Python counter unexpected result for most_common(). Is it a bug in python?

I came across unexpected result. And I do not understand why this happens when I use collections.Counter

I use python 3.8

from collections import Counter
counter = Counter()
counter["تمباکو"] = +1
print(counter.most_common())

Output:

    [('تمباکو', 1)]

According to the documentation it should returns (keywords, count) pair

When I try to write to csv the output of counter.most_common() it also changes the order of the data:

writer = csv.writer(f)
writer.writerows(counter.most_common())

it outputs in rows pairs (count, keyword)

but when you run:

counter.most_common()[0][0]

it will output:

'تمباکو'

and it looks like everything is fine, because keywords is first.

Something is wrong and I do not understand it.

>Solution :

To elaborate on my comment:

It’s not Python, it’s your input.

Here’s a synthetic example that has a string including U+202E RIGHT-TO-LEFT OVERRIDE (which, humorously, affects the rendering on that linked page too).

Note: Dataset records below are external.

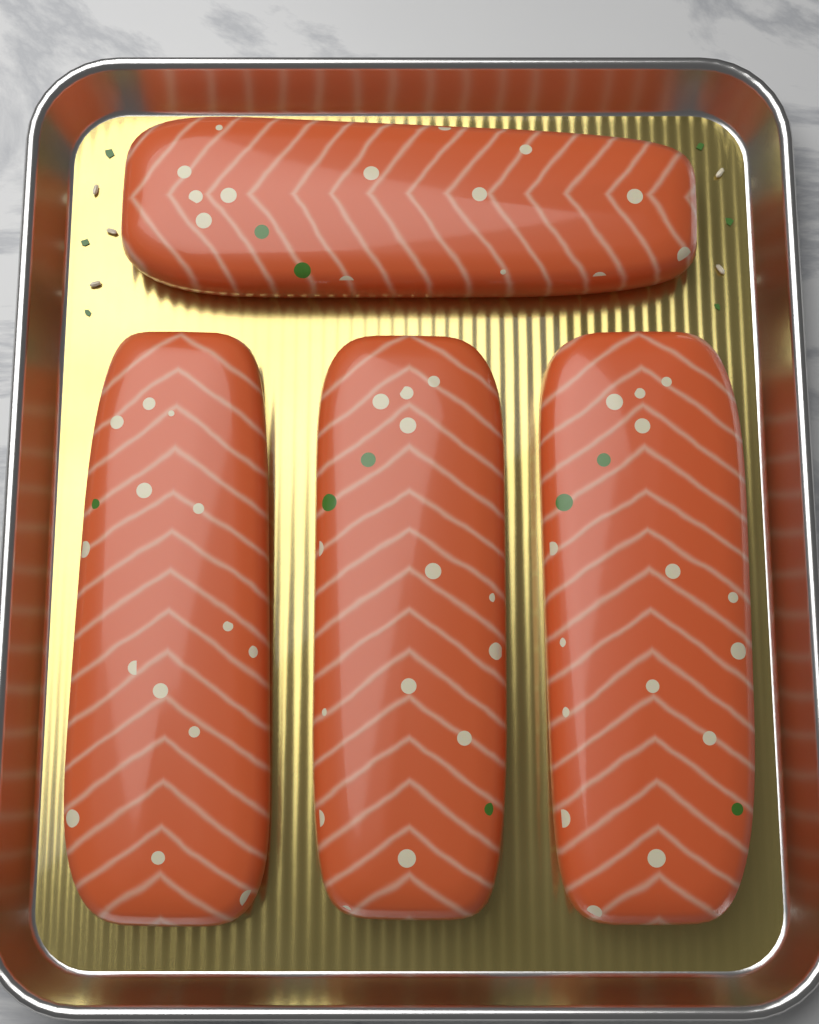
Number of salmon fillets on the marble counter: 4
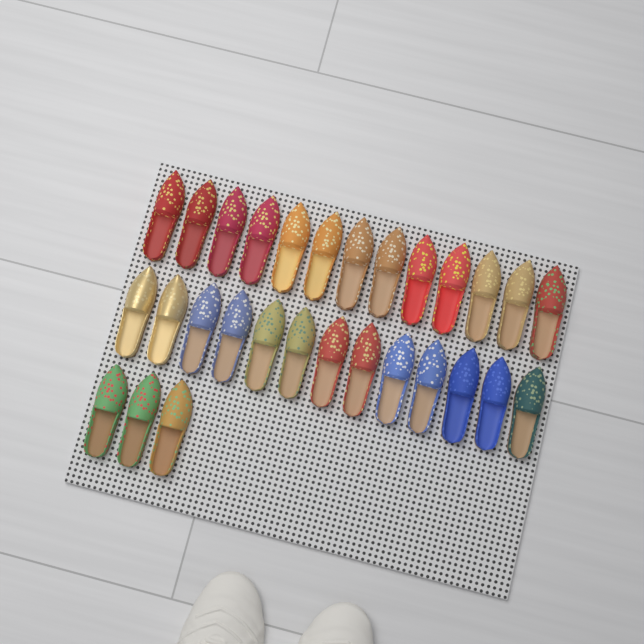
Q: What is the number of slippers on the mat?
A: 29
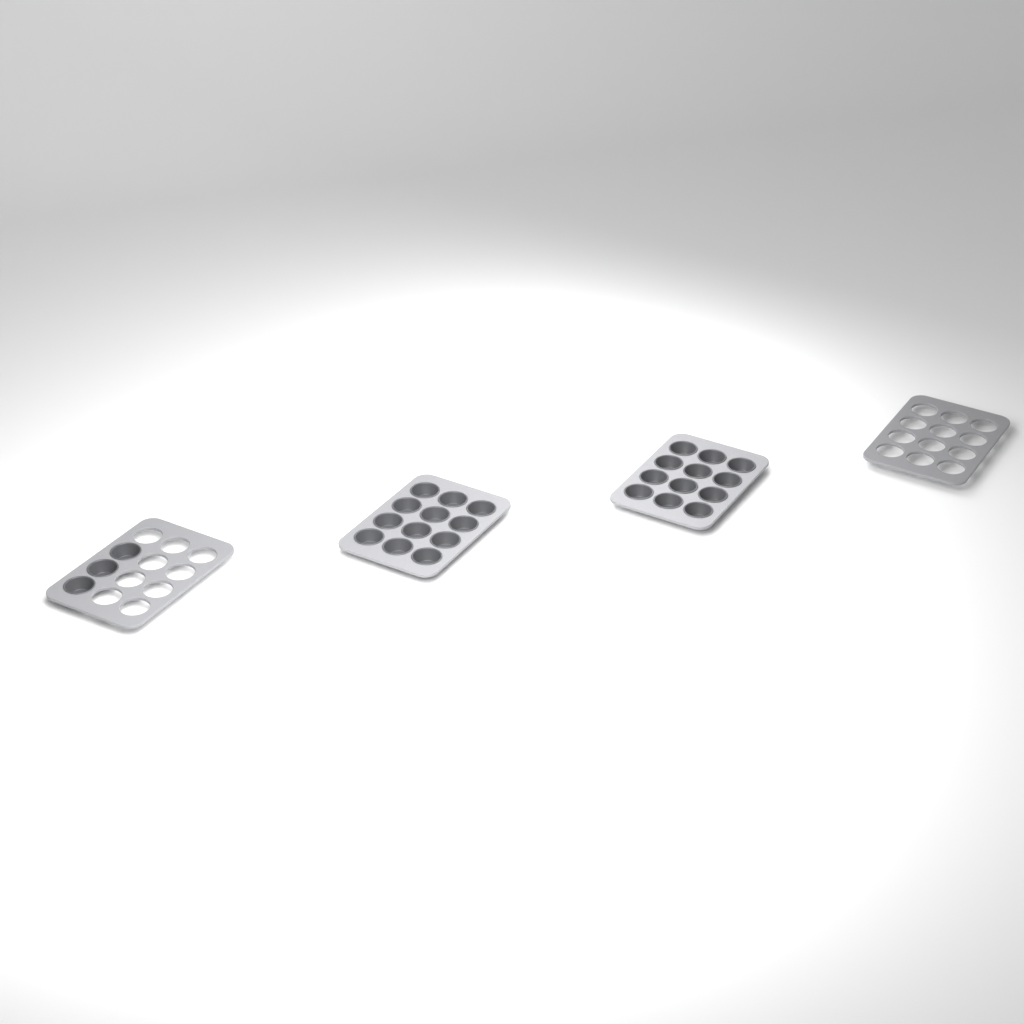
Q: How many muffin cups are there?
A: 27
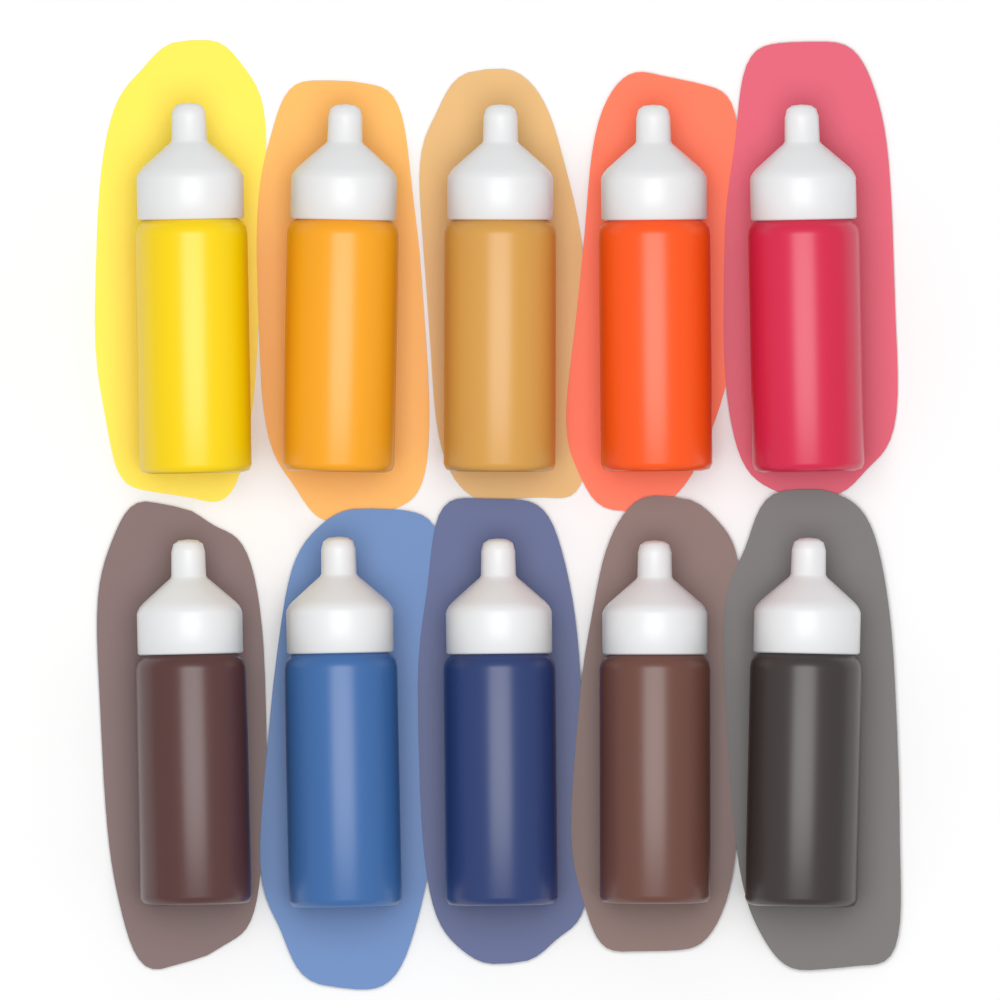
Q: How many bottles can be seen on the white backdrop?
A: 10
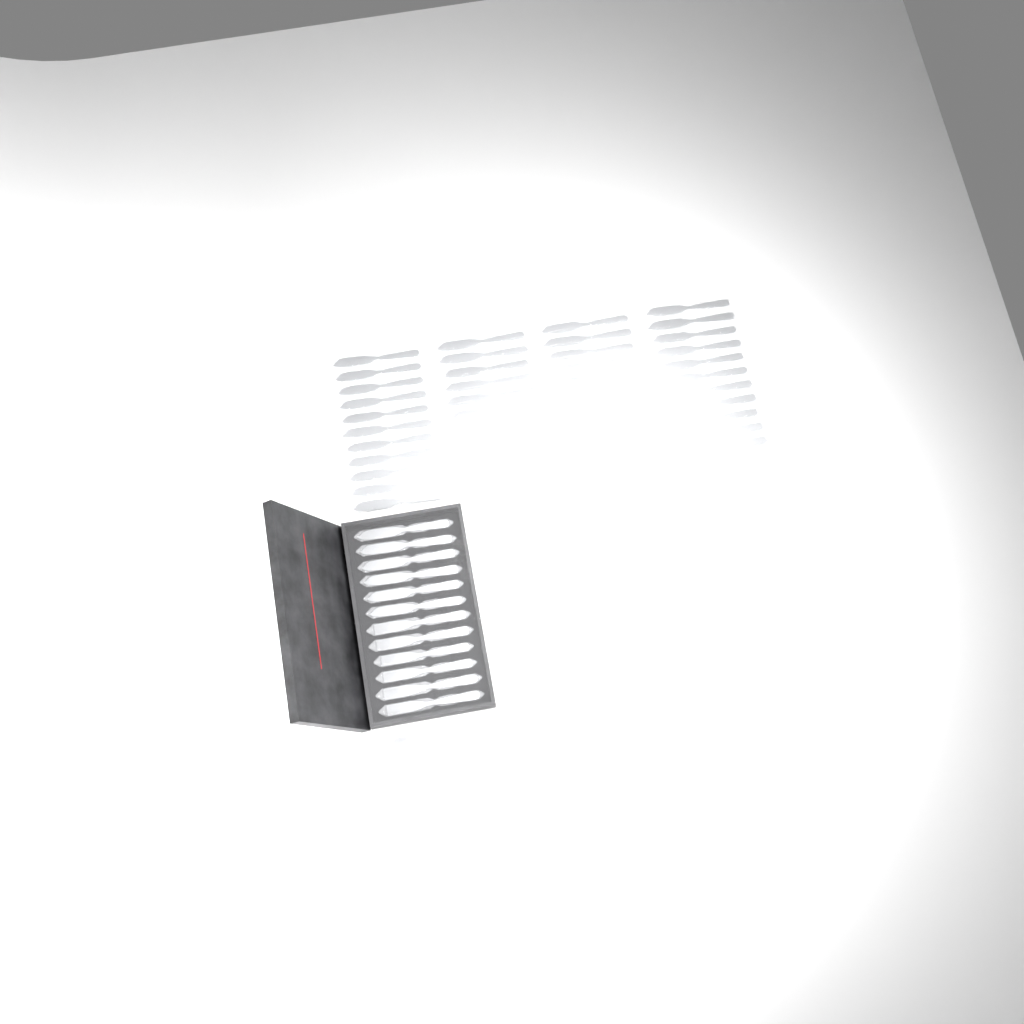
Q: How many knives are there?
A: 50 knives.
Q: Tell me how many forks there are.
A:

from collections import Counter

s = "\u202Ehello"
c = Counter()
c[s] += 1

for word, count in c.most_common():
    print(word, count)

When I run this, my terminal shows

‮hello 1

since the 202E character overrides rendering order.

If I remove the 202E character, I get

hello 1

as expected.

A way to print strings that have such override characters in a "de-fanged" way is to use repr() (with its own caveats, of course):

for word, count in c.most_common():
    print(repr(word), count)

prints out

'\u202ehello' 1

since the offending control character is escaped.